Each student will present a critical review, summarizing the problems and solutions given in a selected research paper. Students will select one application domain area and collect a repository of data sets. Collectively, the data sets will serve a wider community for Big Data Analytics experiments and tests.
Students will identify a Big Data Analytics research problem related to their domain application and dataset, and write a research paper discussing the existing solutions and design/propose a potential new applied solution that can be used by the domain area decision makers.

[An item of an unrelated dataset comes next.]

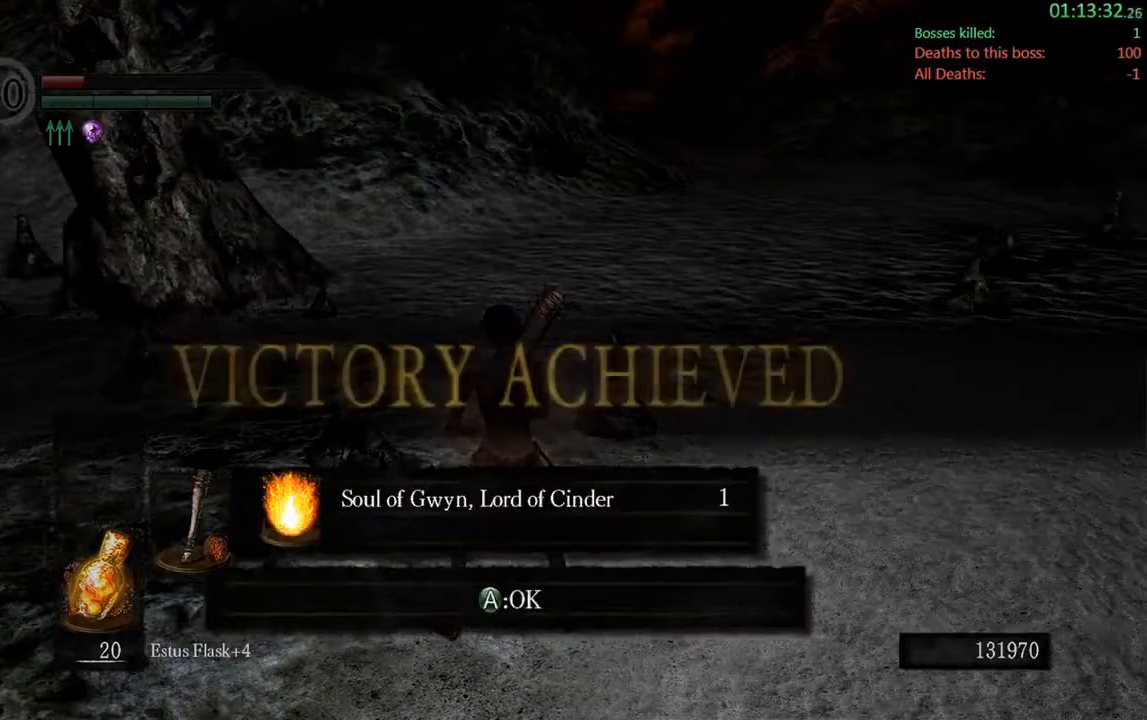
{"dt_ms": 500, "buttons": [], "left_stick": "center", "right_stick": "center", "events": [[100, "A", "up"]]}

With the given dataset, each student can analyze and design a specific use-case related to her/his research problem, and design (and possibly implement) his/her proposed solution as a tool.
The final presentation of the research paper and a demo will be given in the form of a workshop/poster presentation at the end of the semester with an audience of invited faculty, students and industry leaders. Top paper awards will be given and students will have the chance to work with a faculty or industry mentor on a conference paper and/or journal publication.